[[ Data to process open ]]

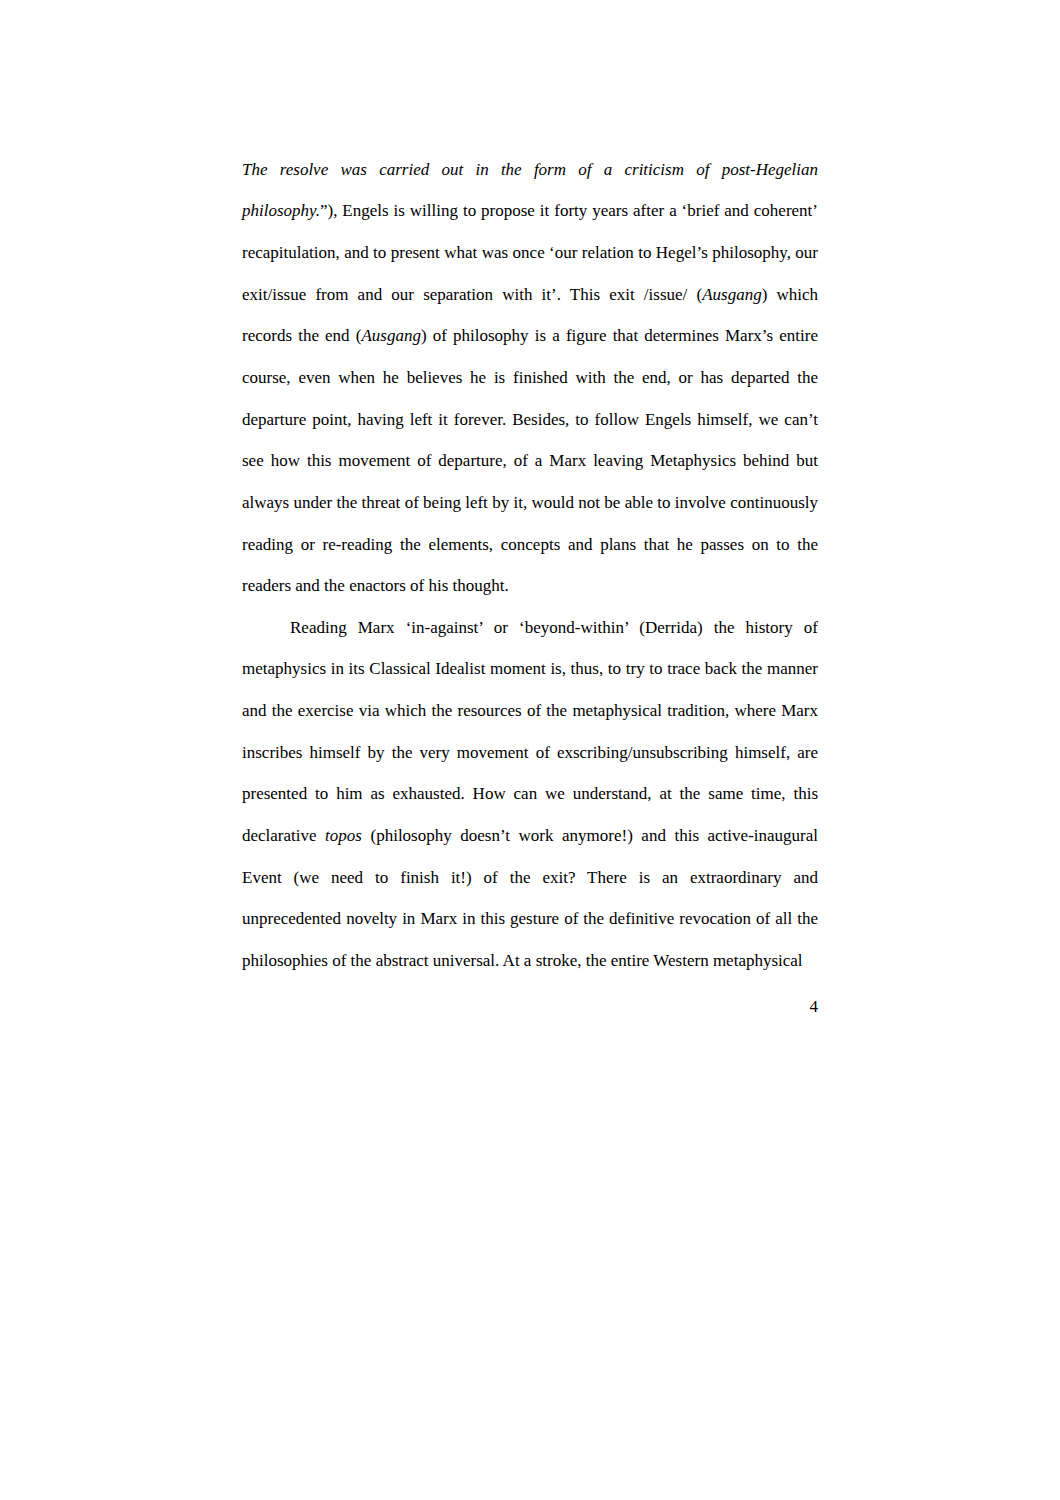The resolve was carried out in the form of a criticism of post-Hegelian philosophy.”), Engels is willing to propose it forty years after a ‘brief and coherent’ recapitulation, and to present what was once ‘our relation to Hegel’s philosophy, our exit/issue from and our separation with it’. This exit /issue/ (Ausgang) which records the end (Ausgang) of philosophy is a figure that determines Marx’s entire course, even when he believes he is finished with the end, or has departed the departure point, having left it forever. Besides, to follow Engels himself, we can’t see how this movement of departure, of a Marx leaving Metaphysics behind but always under the threat of being left by it, would not be able to involve continuously reading or re-reading the elements, concepts and plans that he passes on to the readers and the enactors of his thought.
Reading Marx ‘in-against’ or ‘beyond-within’ (Derrida) the history of metaphysics in its Classical Idealist moment is, thus, to try to trace back the manner and the exercise via which the resources of the metaphysical tradition, where Marx inscribes himself by the very movement of exscribing/unsubscribing himself, are presented to him as exhausted. How can we understand, at the same time, this declarative topos (philosophy doesn’t work anymore!) and this active-inaugural Event (we need to finish it!) of the exit? There is an extraordinary and unprecedented novelty in Marx in this gesture of the definitive revocation of all the philosophies of the abstract universal. At a stroke, the entire Western metaphysical
4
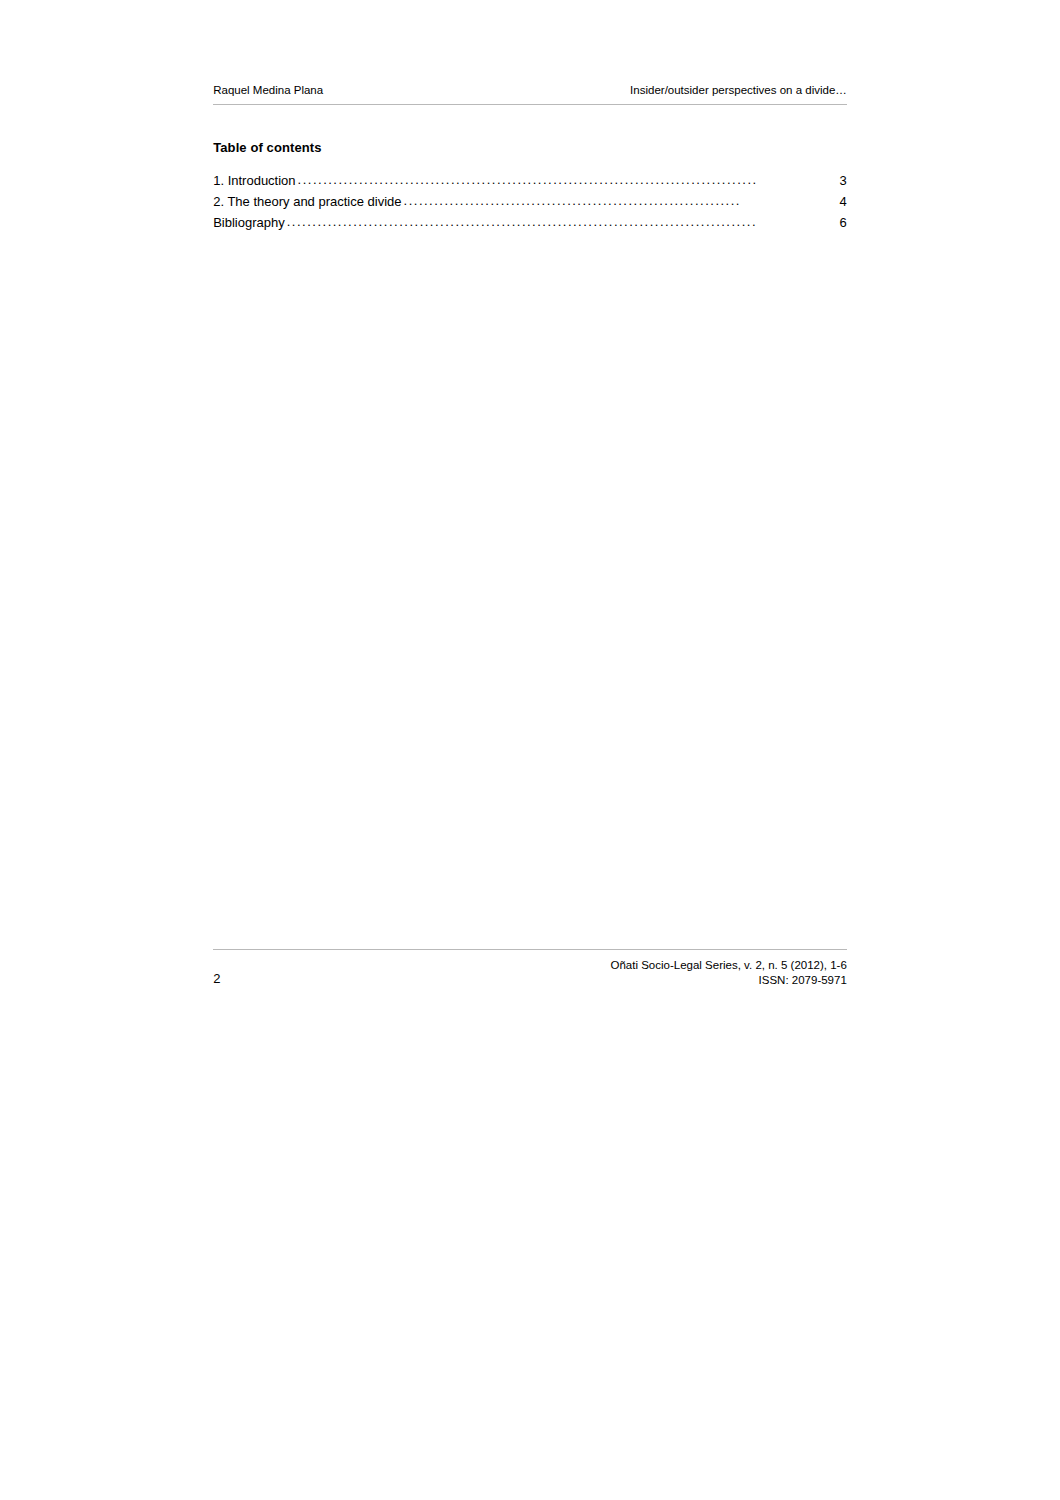Raquel Medina Plana
Insider/outsider perspectives on a divide…
Table of contents
1. Introduction .......................................................................................... 3
2. The theory and practice divide .................................................................. 4
Bibliography ............................................................................................ 6
2
Oñati Socio-Legal Series, v. 2, n. 5 (2012), 1-6
ISSN: 2079-5971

[[ Data to process closed ]]

The records above should be retyped in full and exactly; omit the pictures.

The resolve was carried out in the form of a criticism of post-Hegelian philosophy.”), Engels is willing to propose it forty years after a ‘brief and coherent’ recapitulation, and to present what was once ‘our relation to Hegel’s philosophy, our exit/issue from and our separation with it’. This exit /issue/ (Ausgang) which records the end (Ausgang) of philosophy is a figure that determines Marx’s entire course, even when he believes he is finished with the end, or has departed the departure point, having left it forever. Besides, to follow Engels himself, we can’t see how this movement of departure, of a Marx leaving Metaphysics behind but always under the threat of being left by it, would not be able to involve continuously reading or re-reading the elements, concepts and plans that he passes on to the readers and the enactors of his thought.
Reading Marx ‘in-against’ or ‘beyond-within’ (Derrida) the history of metaphysics in its Classical Idealist moment is, thus, to try to trace back the manner and the exercise via which the resources of the metaphysical tradition, where Marx inscribes himself by the very movement of exscribing/unsubscribing himself, are presented to him as exhausted. How can we understand, at the same time, this declarative topos (philosophy doesn’t work anymore!) and this active-inaugural Event (we need to finish it!) of the exit? There is an extraordinary and unprecedented novelty in Marx in this gesture of the definitive revocation of all the philosophies of the abstract universal. At a stroke, the entire Western metaphysical
4
Raquel Medina Plana
Insider/outsider perspectives on a divide…
Table of contents
1. Introduction .......................................................................................... 3
2. The theory and practice divide .................................................................. 4
Bibliography ............................................................................................ 6
2
Oñati Socio-Legal Series, v. 2, n. 5 (2012), 1-6
ISSN: 2079-5971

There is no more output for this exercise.